# GIVEN TEXT
%%

Neeta Lulla, the designer famous for her costumes in director Sanjay Leela Bhansali’s films Devdas and Jodhaa Akbar , is more optimistic. She believes that global brands such as H&M, Zara and Uniqlo are making major strides towards sustainability, and taking others along with them.

“This is at all levels in terms of recycled fabrics, waterless dyeing, energy-efficient processes, and biodegradable packaging. Indian textile manufacturers who cater to these global brands are also incorporating sustainable processes,” she says. And given that Hindi films have long played a significant role in setting fashion trends, Lulla is attempting to change the narrative in her own way by avoiding polyester in favour of handcrafted fabrics.

Her compatriot Ritu Beri flags a different issue. Agreeing that fair wages, fair trade certifications and good working conditions are a must, the New Delhi-based designer, a keen advocate of khadi handloom, emphasises the need to equip everyone in the value chain — beginning with the cotton farmers at the sourcing end.

“I run a not-for-profit foundation, The Luxury League, and for the past two years I have worked with the Textiles Association of India (TAI) – Cotton Vidarbha,” she says, and quotes TAI chairman Hemant Sonare as stressing that the region’s cotton farmers have not been getting the desired yield as they use conventional methods. Moreover, due to contamination, Indian cotton is being sold at a discount of 7 per cent in the international market.

Despite Vidarbha being cotton-rich, its farmers are shifting to other crops and that calls for instant attention from the industry, he cautions. “So, it’s very important that we first provide everyone in the fashion ecosystem with the right tools and conditions to work smoothly, and then ensure zero waste at the production units,” Beri says.

Lulla echoes this sentiment. “Proper facilities for employees, especially in a country like India with wide economic disparity, are a must, along with fair wages and transparency in sourcing. This is the only way the textile and apparel industry could help several employees move out of poverty and afford a better life,” she says. At her unit, women workers are trained in skills that are income-generating. “That helps provide an additional source of income to their household, and hence a better life.”

Long hours, low wages

In an industry that is labour-intensive and largely unorganised, the tales of exploitation far outstrip any glimmer of equitable working conditions.

%%

# DATASET EXCERPTS
%%

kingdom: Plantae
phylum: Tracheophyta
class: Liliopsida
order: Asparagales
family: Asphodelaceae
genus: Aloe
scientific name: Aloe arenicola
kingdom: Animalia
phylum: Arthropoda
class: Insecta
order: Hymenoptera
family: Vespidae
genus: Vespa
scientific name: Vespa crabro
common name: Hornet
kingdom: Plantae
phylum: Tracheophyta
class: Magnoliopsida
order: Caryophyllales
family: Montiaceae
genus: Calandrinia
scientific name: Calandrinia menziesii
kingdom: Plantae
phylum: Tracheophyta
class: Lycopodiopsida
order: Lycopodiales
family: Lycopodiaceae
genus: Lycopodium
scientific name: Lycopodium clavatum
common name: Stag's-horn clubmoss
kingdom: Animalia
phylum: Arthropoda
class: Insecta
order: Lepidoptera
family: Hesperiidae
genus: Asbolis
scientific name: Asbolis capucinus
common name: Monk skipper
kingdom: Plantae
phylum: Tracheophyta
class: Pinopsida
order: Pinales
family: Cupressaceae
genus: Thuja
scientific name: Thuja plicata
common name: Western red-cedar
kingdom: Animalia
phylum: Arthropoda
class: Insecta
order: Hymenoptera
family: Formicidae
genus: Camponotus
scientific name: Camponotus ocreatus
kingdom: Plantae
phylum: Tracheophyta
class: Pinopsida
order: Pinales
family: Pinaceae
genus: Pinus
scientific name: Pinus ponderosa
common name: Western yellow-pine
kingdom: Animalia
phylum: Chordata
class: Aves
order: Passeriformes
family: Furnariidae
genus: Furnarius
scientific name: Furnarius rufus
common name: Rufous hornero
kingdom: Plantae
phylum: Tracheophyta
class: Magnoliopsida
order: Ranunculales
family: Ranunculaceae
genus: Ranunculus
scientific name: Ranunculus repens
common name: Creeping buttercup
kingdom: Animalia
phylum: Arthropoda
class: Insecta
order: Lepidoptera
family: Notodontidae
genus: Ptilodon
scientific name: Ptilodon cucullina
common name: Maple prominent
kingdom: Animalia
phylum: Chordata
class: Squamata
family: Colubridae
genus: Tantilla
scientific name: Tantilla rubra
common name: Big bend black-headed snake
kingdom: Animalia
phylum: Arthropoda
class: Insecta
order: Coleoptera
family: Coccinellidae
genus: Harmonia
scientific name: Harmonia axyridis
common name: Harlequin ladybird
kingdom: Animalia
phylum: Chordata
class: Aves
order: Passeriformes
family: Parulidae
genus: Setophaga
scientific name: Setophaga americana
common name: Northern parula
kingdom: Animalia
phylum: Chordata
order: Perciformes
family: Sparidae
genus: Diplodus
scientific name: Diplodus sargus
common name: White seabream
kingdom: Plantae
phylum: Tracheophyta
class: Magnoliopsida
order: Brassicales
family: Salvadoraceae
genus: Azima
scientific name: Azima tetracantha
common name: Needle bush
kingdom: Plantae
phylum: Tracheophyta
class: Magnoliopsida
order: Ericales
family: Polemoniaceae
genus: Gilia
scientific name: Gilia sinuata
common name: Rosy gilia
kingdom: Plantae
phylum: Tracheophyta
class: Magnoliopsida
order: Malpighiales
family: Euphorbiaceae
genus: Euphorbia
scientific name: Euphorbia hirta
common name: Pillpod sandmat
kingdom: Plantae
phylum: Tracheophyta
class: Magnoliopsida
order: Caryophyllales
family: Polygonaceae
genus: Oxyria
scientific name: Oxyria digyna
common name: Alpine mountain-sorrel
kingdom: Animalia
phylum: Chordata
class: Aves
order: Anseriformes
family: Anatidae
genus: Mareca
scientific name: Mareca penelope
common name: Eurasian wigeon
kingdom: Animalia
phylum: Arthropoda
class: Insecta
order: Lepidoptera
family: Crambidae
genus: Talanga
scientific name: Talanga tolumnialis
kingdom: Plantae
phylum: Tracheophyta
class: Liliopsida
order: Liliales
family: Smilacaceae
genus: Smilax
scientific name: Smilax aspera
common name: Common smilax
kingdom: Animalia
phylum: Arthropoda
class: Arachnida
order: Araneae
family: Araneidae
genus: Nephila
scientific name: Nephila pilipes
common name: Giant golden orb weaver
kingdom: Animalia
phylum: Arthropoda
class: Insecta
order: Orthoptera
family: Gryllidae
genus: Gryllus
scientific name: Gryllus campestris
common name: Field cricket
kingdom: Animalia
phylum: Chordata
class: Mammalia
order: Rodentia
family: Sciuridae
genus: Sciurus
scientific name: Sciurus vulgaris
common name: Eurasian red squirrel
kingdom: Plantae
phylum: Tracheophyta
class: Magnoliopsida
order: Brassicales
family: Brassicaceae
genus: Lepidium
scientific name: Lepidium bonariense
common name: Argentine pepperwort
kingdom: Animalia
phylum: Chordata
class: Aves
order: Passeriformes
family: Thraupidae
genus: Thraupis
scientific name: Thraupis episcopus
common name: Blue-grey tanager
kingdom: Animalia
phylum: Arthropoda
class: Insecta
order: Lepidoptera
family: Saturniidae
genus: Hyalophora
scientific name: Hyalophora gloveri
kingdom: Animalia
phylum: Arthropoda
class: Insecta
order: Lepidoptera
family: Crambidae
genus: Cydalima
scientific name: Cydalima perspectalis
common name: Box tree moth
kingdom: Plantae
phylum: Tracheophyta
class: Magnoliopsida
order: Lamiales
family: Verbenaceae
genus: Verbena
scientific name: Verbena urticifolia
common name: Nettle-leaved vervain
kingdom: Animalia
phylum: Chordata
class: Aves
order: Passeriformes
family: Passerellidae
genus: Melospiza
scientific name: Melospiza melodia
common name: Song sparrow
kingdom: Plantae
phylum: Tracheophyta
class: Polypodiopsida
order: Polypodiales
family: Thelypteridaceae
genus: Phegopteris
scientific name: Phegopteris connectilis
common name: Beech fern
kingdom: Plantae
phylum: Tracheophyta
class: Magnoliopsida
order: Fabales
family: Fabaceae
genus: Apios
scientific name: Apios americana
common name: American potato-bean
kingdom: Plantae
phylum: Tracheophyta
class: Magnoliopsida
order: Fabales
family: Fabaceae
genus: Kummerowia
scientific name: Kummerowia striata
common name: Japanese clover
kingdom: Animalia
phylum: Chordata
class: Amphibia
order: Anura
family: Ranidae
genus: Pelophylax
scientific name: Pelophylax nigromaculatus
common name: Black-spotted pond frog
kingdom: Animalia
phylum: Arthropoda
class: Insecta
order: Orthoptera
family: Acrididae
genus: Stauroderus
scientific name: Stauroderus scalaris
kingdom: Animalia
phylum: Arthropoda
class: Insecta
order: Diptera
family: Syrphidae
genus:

%%

# EXERCISE TASK
In the text on sustainable fashion in India, at what discount is Indian cotton sold in the international market, and why?

# EXERCISE SOLUTION
It sells at a 7 percent discount because of contamination.